L’exil vers la France, pour certains, dans le but de trouver de meilleures conditions de vie, l’espoir de meilleurs lendemains ; le départ vers l’Angola pour d’autres, joyau de la couronne, avec cette volonté de faire fortune, de concrétiser dans les colonies ce qui n’est pas envisageable sur le vieux continent.
Tout le monde voulait quitter le Portugal de Salazar. Même nos colonies, au-delà des océans, voulaient quitter le Portugal. Angola, Mozambique, Cap-Vert, Guiné Bissau, Sao Tomé et Principe. Tout le monde.
Pourtant, tout rêve comporte ses chimères et ses revers ; Carlos, devenu jeune homme, l’apprend lui aussi à l’école de la vie et ensuite à l’école de la guerre, lors de son service militaire.

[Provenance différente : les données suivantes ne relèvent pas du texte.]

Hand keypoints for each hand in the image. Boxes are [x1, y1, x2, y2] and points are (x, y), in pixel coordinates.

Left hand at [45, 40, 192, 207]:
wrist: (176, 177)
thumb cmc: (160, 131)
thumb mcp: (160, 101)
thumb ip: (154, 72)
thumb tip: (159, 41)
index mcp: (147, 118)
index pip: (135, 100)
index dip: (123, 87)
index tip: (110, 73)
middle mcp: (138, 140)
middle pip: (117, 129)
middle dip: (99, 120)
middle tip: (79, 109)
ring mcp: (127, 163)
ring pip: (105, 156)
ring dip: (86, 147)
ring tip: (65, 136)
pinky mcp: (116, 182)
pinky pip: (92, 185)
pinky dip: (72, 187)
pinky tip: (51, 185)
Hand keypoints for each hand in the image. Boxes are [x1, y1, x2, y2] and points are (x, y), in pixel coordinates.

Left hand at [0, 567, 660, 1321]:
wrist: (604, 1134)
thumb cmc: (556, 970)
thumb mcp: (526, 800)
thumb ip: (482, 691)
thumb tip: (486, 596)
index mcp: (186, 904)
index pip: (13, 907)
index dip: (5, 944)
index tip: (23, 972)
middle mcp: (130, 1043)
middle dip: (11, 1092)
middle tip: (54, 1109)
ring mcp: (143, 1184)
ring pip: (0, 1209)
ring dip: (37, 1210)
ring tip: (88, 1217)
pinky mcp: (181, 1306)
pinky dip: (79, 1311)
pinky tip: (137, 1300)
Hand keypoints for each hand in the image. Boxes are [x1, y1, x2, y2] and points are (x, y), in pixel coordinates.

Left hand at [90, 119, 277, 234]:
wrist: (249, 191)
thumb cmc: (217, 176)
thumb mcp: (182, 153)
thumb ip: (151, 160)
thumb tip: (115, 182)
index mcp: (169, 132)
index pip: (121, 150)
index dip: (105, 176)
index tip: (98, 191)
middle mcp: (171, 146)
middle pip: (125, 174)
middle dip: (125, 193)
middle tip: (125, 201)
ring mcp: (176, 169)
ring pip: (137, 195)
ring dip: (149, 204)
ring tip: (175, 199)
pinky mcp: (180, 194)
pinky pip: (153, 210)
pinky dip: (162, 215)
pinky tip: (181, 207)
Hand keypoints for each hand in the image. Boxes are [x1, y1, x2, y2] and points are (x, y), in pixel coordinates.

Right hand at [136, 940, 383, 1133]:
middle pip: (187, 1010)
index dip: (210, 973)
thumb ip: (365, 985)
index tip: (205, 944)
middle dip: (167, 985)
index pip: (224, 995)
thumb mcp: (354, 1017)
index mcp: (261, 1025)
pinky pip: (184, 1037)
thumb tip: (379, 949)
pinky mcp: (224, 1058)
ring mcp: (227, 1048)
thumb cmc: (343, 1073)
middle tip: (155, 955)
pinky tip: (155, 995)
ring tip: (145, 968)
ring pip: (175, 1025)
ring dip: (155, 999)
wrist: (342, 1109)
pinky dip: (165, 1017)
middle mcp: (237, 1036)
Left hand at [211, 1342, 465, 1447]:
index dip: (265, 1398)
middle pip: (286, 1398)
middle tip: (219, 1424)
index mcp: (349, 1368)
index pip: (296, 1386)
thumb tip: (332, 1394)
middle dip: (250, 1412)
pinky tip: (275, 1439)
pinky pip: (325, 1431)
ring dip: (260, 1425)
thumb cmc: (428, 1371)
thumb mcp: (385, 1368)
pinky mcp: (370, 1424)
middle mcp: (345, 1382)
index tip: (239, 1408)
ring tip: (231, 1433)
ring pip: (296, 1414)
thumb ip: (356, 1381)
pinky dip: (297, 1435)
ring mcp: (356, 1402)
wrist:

Au cours de celui-ci, il apprend à se battre contre les velléités du peuple angolais, contre les désirs d’indépendance des turras, contre les ennemis de la nation qui secouent le joug du colonialisme.
Et survint alors la Révolution des œillets, la fin de la dictature au Portugal mais aussi le début de la débandade dans les colonies.
C’est la débâcle, les Portugais se voient forcés d’abandonner l’Angola et de rentrer au pays où il se retrouvent bien mal accueillis.
Les gens nous regardaient avec de mauvais yeux. On aurait dit que nous, les retornados, on était des Espagnols à mettre la main sur les avoirs d’autrui sans demander la permission.
La mère patrie n’offrant pas le havre de paix tant attendu, Carlos finit par s’expatrier en France dans l’espoir d’une vie meilleure et digne.
Ce fado chanté par Carlos n’est pas uniquement le sien, il est celui de tout un peuple poussé à l’exil par la dictature, la misère et puis la fin des colonies.
Des milliers de Portugaises et Portugais ont fui le pays qui les avaient vu naître car ce pays ne pouvait plus leur assurer une vie quotidienne digne.
Le peuple de l’émigration s’est retrouvé sur les routes, de mer et de terre, et il s’est rassemblé en terre d’accueil, autour d’une table et d’une chanson.
Numa casa portuguesa fica bem,
Pão e vinho sobre a mesa
E se, à porta, humildemente bate alguem
Senta-se à mesa com a gente.
Chanson de 1953, popularisée par Amália Rodrigues
Dans une maison portugaise on trouve toujours,
Du pain et du vin à table
Et si quelqu’un frappe à la porte avec humilité
Il vient s’asseoir avec nous
Ce récit rend hommage aux Portugaises et Portugais exilés qui se sont construits un avenir meilleur, valeureusement, dans des conditions parfois pénibles et difficiles, pour que leurs enfants naissent libres, avec des droits et des perspectives.
Ce roman souligne le courage qu’il faut pour s’exiler et se construire un avenir plus radieux !
Une ode à la bravoure, héroïsme méconnu, et à l’espoir.
Mario Queda Gomes, Une Odyssée Portugaise (presque ordinaire), Cadamoste Editions, parution le 21 février 2023, 394 pages, 19,50 €.